DOCUMENT SECTION »
• • • • • • •

3 1/2 pages in a reporter's notebook, which will be around 500 words with my handwriting. It took about four minutes to dictate, and 2 or 3 minutes to transcribe, and about 15 minutes to do the corrections... that's rather annoying, particularly as the high error rate is actually higher than I'm achieving most of the time now with dictating blog posts. On the other hand, it will get better as Dragon hears more of my fiction, and part of the problem is that my current computer is pretty much as low a spec as you can get away with and still run Dragon at all. So it's a trade off between speed of recognition and accuracy of recognition, and the install wizard quite rightly went for speed over accuracy. Speed is more important for live dictation, but as it's irrelevant for transcribing a recording, I might fiddle with the settings when I'm doing transcribing.

Dragon does have its own sound recorder built in, which you can use while doing corrections to play back what you said, but in the lower editions this will hold the sound file only until you close the DragonPad document/Dragon itself (still haven't quite worked out which it is). You need to cough up for Professional or its variants to get the facility to save the .wav file permanently so you can transcribe it later.

Conclusions from a brief experiment, then:

The sound file from Audio Commander is usable with Dragon, and at the default sampling rate of 11025 Hz. On my elderly laptop the recognition error rate is pretty high, but certainly acceptable for copy typing in situations where I might not be able to type. It would also be usable for jotting down notes and scraps of dialogue, at least if I could get over my horror at having to listen to my own voice on playback. This might sound daft if you've never tried it, but a couple of my writer friends have also mentioned having the same sort of problem with it. It is actually very disconcerting to listen to your own voice on playback if you're not used to it, as it inevitably sounds different the way you normally hear yourself.

I've saved both the raw transcript and the corrected version as separate files, and might put them online in Google Docs at some point if anyone wants to do a compare and contrast -- it's a useful demonstration of both the types of error and the number of errors.

• • • • • • •

PROVIDED MATERIAL »
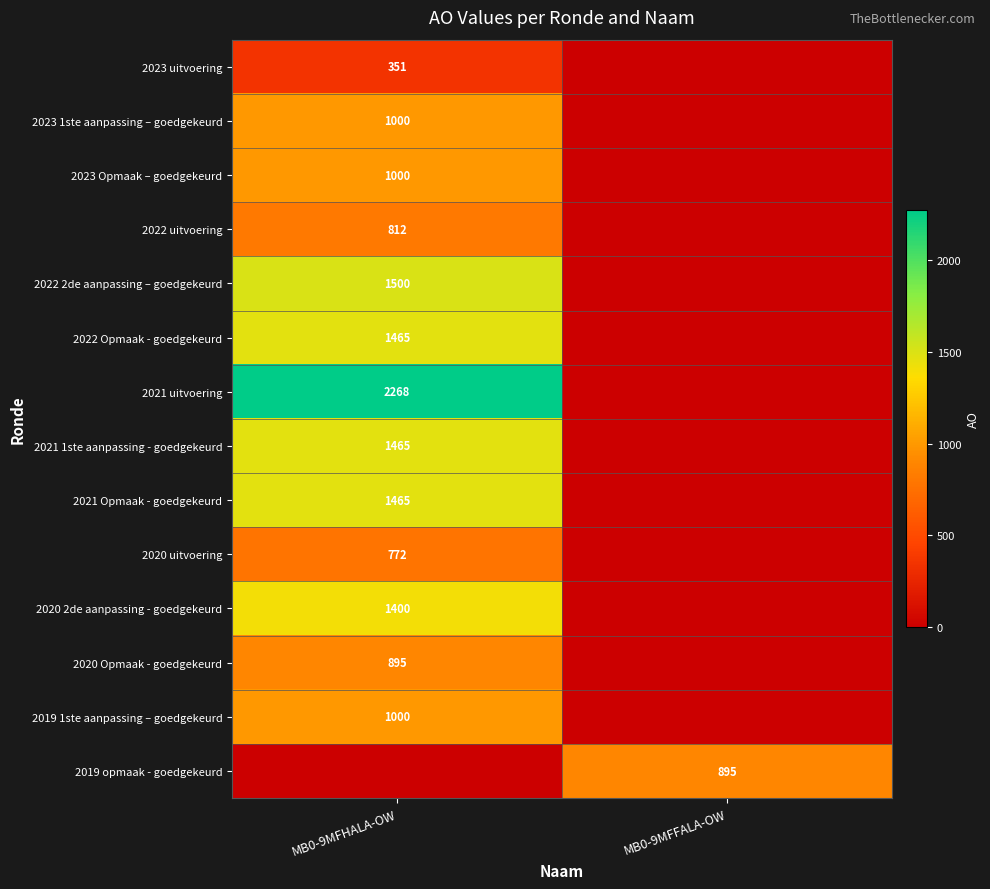

Which has a higher value, MB0-9MFHALA-OW or MB0-9MFFALA-OW?

MB0-9MFHALA-OW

• • • • • • •

QUESTIONS TO ANSWER »
A) In the post about dictating with Dragon, what sampling rate did the Audio Commander sound file use?
B) Repeat the post about dictating with Dragon word for word, from "I've saved both" up to and including "number of errors.".
The material has no connection to the post about dictating with Dragon.

ANSWERS TO THIS EXERCISE »
A) The default sampling rate of 11025 Hz.

B)
I've saved both the raw transcript and the corrected version as separate files, and might put them online in Google Docs at some point if anyone wants to do a compare and contrast -- it's a useful demonstration of both the types of error and the number of errors.